France in free fall…economic decline…on the brink of disaster. Those are some of the recent headlines about the French economy. It seems like we’ve heard it before (and I even blogged about it a few weeks ago), those rumors about the end of things as France has always known them, the aggrieved downfall of a once-great nation. But that was before the most intense and protracted economic crisis Europe has known since the 1930s. This time actually sounds different.
After decades of indulging in decline culture–that special brand of lyrical pessimism which the French could trademark–of foreign media scrutinizing the decline of this country perpetually preoccupied with the diminishment of its own greatness, the question that we’re hearing now is whether, economically, this is finally it for France. With its massive social spending, its enormous 90% ratio of public debt to GDP, its decades of investment in a government-subsidized quality of life that has made the “French way” famous, is France now on a Greece-like brink? At the end of a path of unsustainable spending that the government is simply failing or refusing to address?
Here is the alarmist interpretation of the current economic signals: “I’ve spent a good deal of time this past month reviewing the European situation, and I’m more convinced than ever that France is on its way to becoming the most significant economic train wreck in Europe within the next few years.” That’s John Mauldin, a (very conservative) financial writer in the Business Insider. If it’s extreme, it’s the extreme echo of a growing concern among Eurozone observers that France is ignoring some increasingly urgent warning signals.
The numbers, when you consider them all together and in the context of the broader economic context in Europe, are chastening. Most significant is France’s social spending which is among the highest in the world, at more than 30 percent of gross domestic product. Total public spending makes up about 56% of GDP, which makes sense when one fifth of all French people are employed in the public sector (that’s considerably more than Greece).
French unemployment is at a 15-year high of 11.2% and has risen for nearly 27 consecutive months (with a month of reprieve earlier this summer). Perhaps more significantly, economically and symbollically, French youth unemployment stands at 25.7%: that’s one quarter of the young people who can’t find work in a country which prides itself on the quality and prestige of its education.
The only real, significant and lasting solution is to cut public spending. That’s basic math. But that means making significant structural changes: rolling back France’s historic pension and unemployment systems (among the most generous in the world), cutting back on healthcare entitlements (among the most famous and high quality in the world), drastically reducing the number of the public sector employees, all those expenses that have forged the French identity, that are integral aspects of the French model, and French pride.
But the Hollande government, like nearly every government before it in the Fifth Republic (on the left or the right) has failed to make any significant spending reforms.
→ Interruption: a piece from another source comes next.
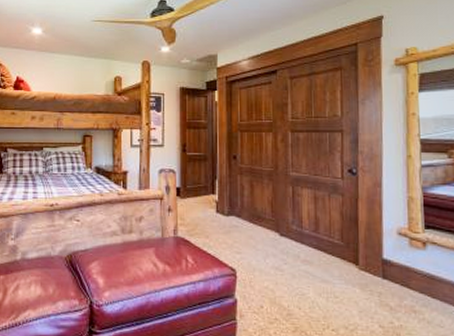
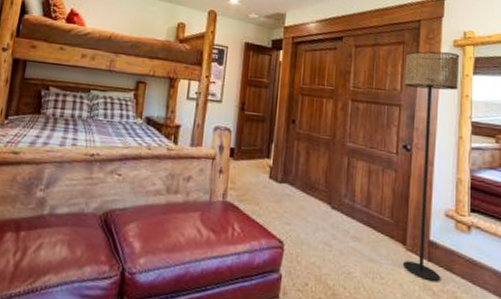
floor lamp: none [344,72,403,298] -> present [403,51,460,282]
The French have had it so good for so long (as I’ve mentioned in the past in this blog), no generation could possibly imagine that they would be the ones to do without, that something so harsh and inexorable would befall them. That’s not how things work in France. Or in French politics.
Instread of cutting spending significantly, the goverment has raised taxes and continues to raise taxes, to the point that last week Hollande’s own finance minister, Pierre Moscovici–in a clearly off-message moment–even talked about a “ras le bol fiscal,” a fiscal fed-upedness, a public sentiment of total saturation with taxes. Then just a few days ago, Olli Rehn, the European Commissioner for Economic and Monetary Affairs and the Euro, declared that France has reached “the fateful limit of tax increases”. That’s the diplomatic equivalent in Europe of a very loudly whispered admonition: “Enough!” The IMF said the same thing in a report earlier this year, noting that tax pressures had reached “an excessive level” and recommending that the only lever France should be using to reduce its budget deficit is…spending cuts.
The irony (and tragedy, actually) is that everyone agrees. The EU, the IMF — and President Hollande all agree that France must make sending cuts, because in the face of all these indicators it seems delusional not to. But without the political will, without the public courage to both agree on the economics and make the extraordinarily unpopular structural changes that everyone agrees are, at this point, actually urgent, then all this consensus is no more effective than a long-term smoker promising to quit and then lighting up as he agrees that smoking kills. Just one last cigarette. Every subsequent cigarette becomes that one last drag. Usually that kind of behavior is called denial.
There is another consensus that seems to be growing among observers, and that’s that François Hollande does not, in fact, have the political will to quit. France sees itself as a natural leader among nations, and as a naturally enviable model democracy. France is proud and protectionist, and that now seems to have become a blinding pride, and a defensive protectionism. Part of the problem may in fact not be anything more complex than denial, denial that France–a country like France!–could be in these kinds of economic straits. Denial of the risk and the urgency.
Maybe things will work out. Maybe the economy in Europe will improve on its own, maybe the timid signs of the beginning of a recovery in the Eurozone will give way to a real recovery, resolving France’s unemployment and deficit issues on their own. Maybe France will be able to surf that wave, to pass under the radar, to get lucky. Lots of people never quit smoking, right?